-------- Exercise data

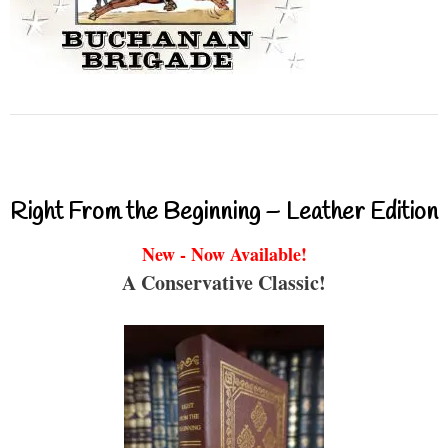
Right From the Beginning – Leather Edition
New - Now Available!
A Conservative Classic!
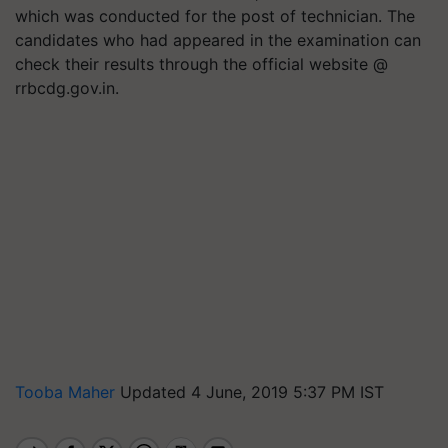
which was conducted for the post of technician. The
candidates who had appeared in the examination can
check their results through the official website @
rrbcdg.gov.in.
Tooba Maher
Updated 4 June, 2019 5:37 PM IST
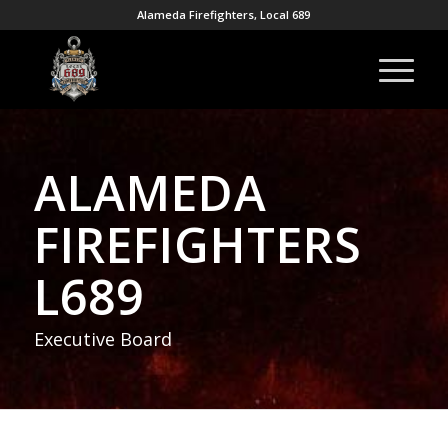
Alameda Firefighters, Local 689
ALAMEDA
FIREFIGHTERS
L689
Executive Board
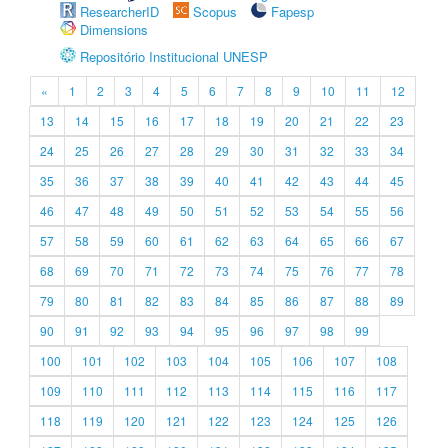
ResearcherID
Scopus
Fapesp
Dimensions
Repositório Institucional UNESP
«
1
2
3
4
5
6
7
8
9
10
11
12
13
14
15
16
17
18
19
20
21
22
23
24
25
26
27
28
29
30
31
32
33
34
35
36
37
38
39
40
41
42
43
44
45
46
47
48
49
50
51
52
53
54
55
56
57
58
59
60
61
62
63
64
65
66
67
68
69
70
71
72
73
74
75
76
77
78
79
80
81
82
83
84
85
86
87
88
89
90
91
92
93
94
95
96
97
98
99
100
101
102
103
104
105
106
107
108
109
110
111
112
113
114
115
116
117
118
119
120
121
122
123
124
125
126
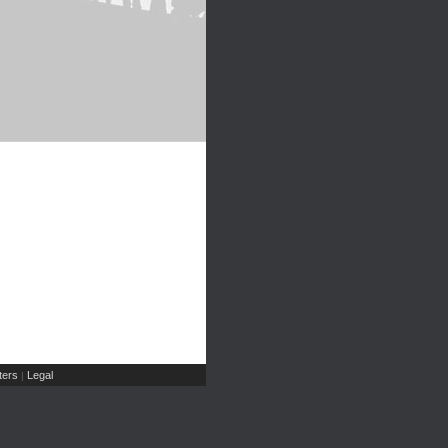
ers
Legal
|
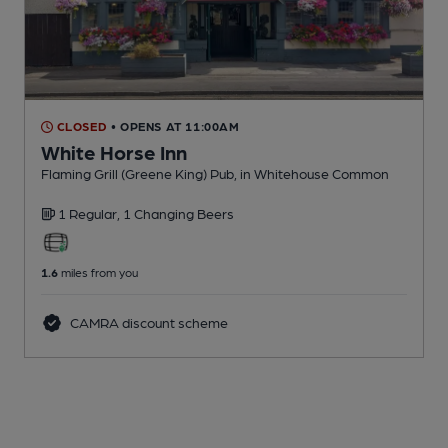
CLOSED
• OPENS AT 11:00AM
White Horse Inn
Flaming Grill (Greene King) Pub
, in Whitehouse Common
1 Regular,
1 Changing
Beers
1.6
miles from you
CAMRA discount scheme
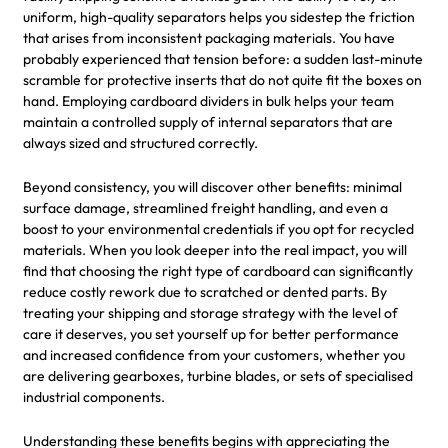
uniform, high-quality separators helps you sidestep the friction
that arises from inconsistent packaging materials. You have
probably experienced that tension before: a sudden last-minute
scramble for protective inserts that do not quite fit the boxes on
hand. Employing cardboard dividers in bulk helps your team
maintain a controlled supply of internal separators that are
always sized and structured correctly.
Beyond consistency, you will discover other benefits: minimal
surface damage, streamlined freight handling, and even a
boost to your environmental credentials if you opt for recycled
materials. When you look deeper into the real impact, you will
find that choosing the right type of cardboard can significantly
reduce costly rework due to scratched or dented parts. By
treating your shipping and storage strategy with the level of
care it deserves, you set yourself up for better performance
and increased confidence from your customers, whether you
are delivering gearboxes, turbine blades, or sets of specialised
industrial components.
Understanding these benefits begins with appreciating the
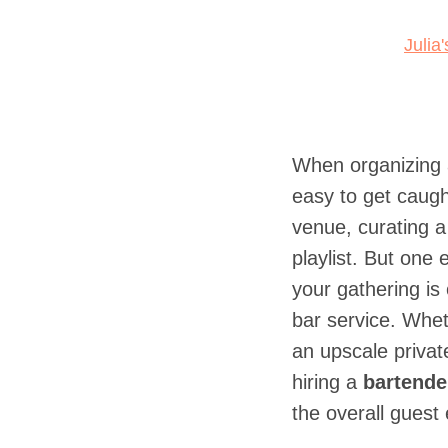
Julia
When organizing a
easy to get caugh
venue, curating a 
playlist. But one
your gathering is
bar service. Wheth
an upscale privat
hiring a
bartender
the overall guest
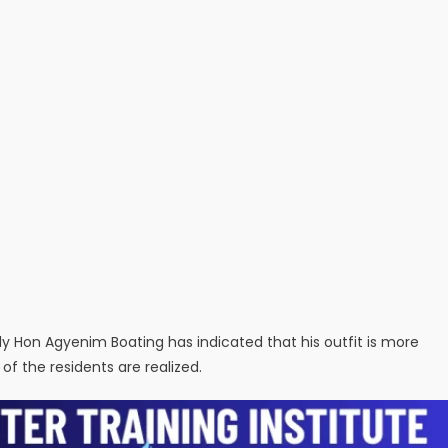
y Hon Agyenim Boating has indicated that his outfit is more
 the residents are realized.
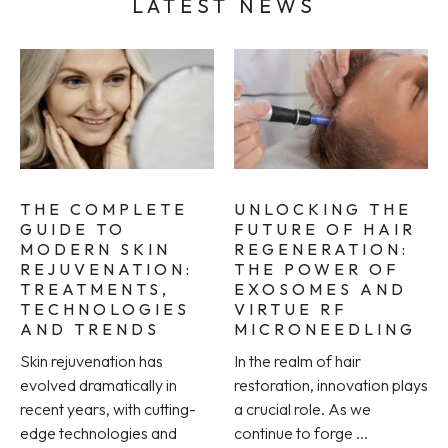
LATEST NEWS
THE COMPLETE
UNLOCKING THE
GUIDE TO
FUTURE OF HAIR
MODERN SKIN
REGENERATION:
REJUVENATION:
THE POWER OF
TREATMENTS,
EXOSOMES AND
TECHNOLOGIES
VIRTUE RF
AND TRENDS
MICRONEEDLING
Skin rejuvenation has
In the realm of hair
evolved dramatically in
restoration, innovation plays
recent years, with cutting-
a crucial role. As we
edge technologies and
continue to forge ...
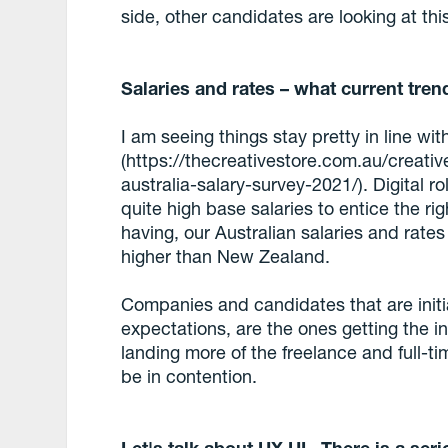
side, other candidates are looking at thi
Salaries and rates – what current tren
I am seeing things stay pretty in line wi
(https://thecreativestore.com.au/creative
australia-salary-survey-2021/). Digital 
quite high base salaries to entice the r
having, our Australian salaries and rate
higher than New Zealand.
Companies and candidates that are initiall
expectations, are the ones getting the i
landing more of the freelance and full-ti
be in contention.
Let's talk about UX UI. There is a ser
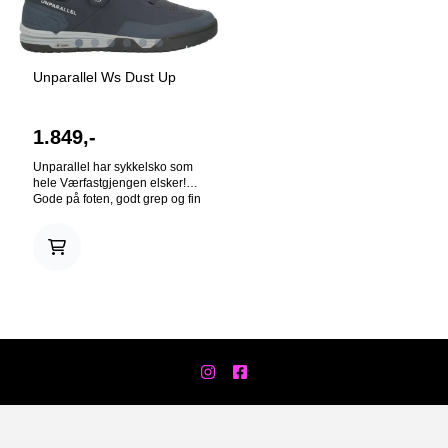
Unparallel Ws Dust Up
1.849,-
Unparallel har sykkelsko som
hele Værfastgjengen elsker!
Gode på foten, godt grep og fin
design. At high levels, downhill
mountain biking is one long,
controlled crash. Have no fear
— the Dust UP has you
covered. The Dust UP is a low-
cut, flat pedal shoe designed
for all-terrain use. It’s
constructed with a dual
compound outsole, using the
higher durometer RH rubber
compound for the outer
perimeter and softer, vibration-
absorbing VD compound for
the center tread. Made from
breathable synthetic TPU, your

----------------

§ What to work on: Copy out the text of every entry above, putting "mixture" wherever "compound" appears and keeping everything else the same. Leave out the pictures.

§ Written response:
Right From the Beginning – Leather Edition
New - Now Available!
A Conservative Classic!
which was conducted for the post of technician. The
candidates who had appeared in the examination can
check their results through the official website @
rrbcdg.gov.in.
Tooba Maher
Updated 4 June, 2019 5:37 PM IST
Alameda Firefighters, Local 689
ALAMEDA
FIREFIGHTERS
L689
Executive Board
ResearcherID
Scopus
Fapesp
Dimensions
Repositório Institucional UNESP
«
1
2
3
4
5
6
7
8
9
10
11
12
13
14
15
16
17
18
19
20
21
22
23
24
25
26
27
28
29
30
31
32
33
34
35
36
37
38
39
40
41
42
43
44
45
46
47
48
49
50
51
52
53
54
55
56
57
58
59
60
61
62
63
64
65
66
67
68
69
70
71
72
73
74
75
76
77
78
79
80
81
82
83
84
85
86
87
88
89
90
91
92
93
94
95
96
97
98
99
100
101
102
103
104
105
106
107
108
109
110
111
112
113
114
115
116
117
118
119
120
121
122
123
124
125
126
ers
Legal
|
CLOSED
• OPENS AT 11:00AM
White Horse Inn
Flaming Grill (Greene King) Pub
, in Whitehouse Common
1 Regular,
1 Changing
Beers
1.6
miles from you
CAMRA discount scheme
uniform, high-quality separators helps you sidestep the friction
that arises from inconsistent packaging materials. You have
probably experienced that tension before: a sudden last-minute
scramble for protective inserts that do not quite fit the boxes on
hand. Employing cardboard dividers in bulk helps your team
maintain a controlled supply of internal separators that are
always sized and structured correctly.
Beyond consistency, you will discover other benefits: minimal
surface damage, streamlined freight handling, and even a
boost to your environmental credentials if you opt for recycled
materials. When you look deeper into the real impact, you will
find that choosing the right type of cardboard can significantly
reduce costly rework due to scratched or dented parts. By
treating your shipping and storage strategy with the level of
care it deserves, you set yourself up for better performance
and increased confidence from your customers, whether you
are delivering gearboxes, turbine blades, or sets of specialised
industrial components.
Understanding these benefits begins with appreciating the
Julia
When organizing a
easy to get caugh
venue, curating a 
playlist. But one
your gathering is
bar service. Wheth
an upscale privat
hiring a
bartender
the overall guest
y Hon Agyenim Boating has indicated that his outfit is more
 the residents are realized.
LATEST NEWS
THE COMPLETE
UNLOCKING THE
GUIDE TO
FUTURE OF HAIR
MODERN SKIN
REGENERATION:
REJUVENATION:
THE POWER OF
TREATMENTS,
EXOSOMES AND
TECHNOLOGIES
VIRTUE RF
AND TRENDS
MICRONEEDLING
Skin rejuvenation has
In the realm of hair
evolved dramatically in
restoration, innovation plays
recent years, with cutting-
a crucial role. As we
edge technologies and
continue to forge ...
side, other candidates are looking at thi
Salaries and rates – what current tren
I am seeing things stay pretty in line wi
(https://thecreativestore.com.au/creative
australia-salary-survey-2021/). Digital 
quite high base salaries to entice the r
having, our Australian salaries and rate
higher than New Zealand.
Companies and candidates that are initiall
expectations, are the ones getting the i
landing more of the freelance and full-ti
be in contention.
Let's talk about UX UI. There is a ser
Unparallel Ws Dust Up
1.849,-
Unparallel har sykkelsko som
hele Værfastgjengen elsker!
Gode på foten, godt grep og fin
design. At high levels, downhill
mountain biking is one long,
controlled crash. Have no fear
— the Dust UP has you
covered. The Dust UP is a low-
cut, flat pedal shoe designed
for all-terrain use. It’s
constructed with a dual
mixture outsole, using the
higher durometer RH rubber
mixture for the outer
perimeter and softer, vibration-
absorbing VD mixture for
the center tread. Made from
breathable synthetic TPU, your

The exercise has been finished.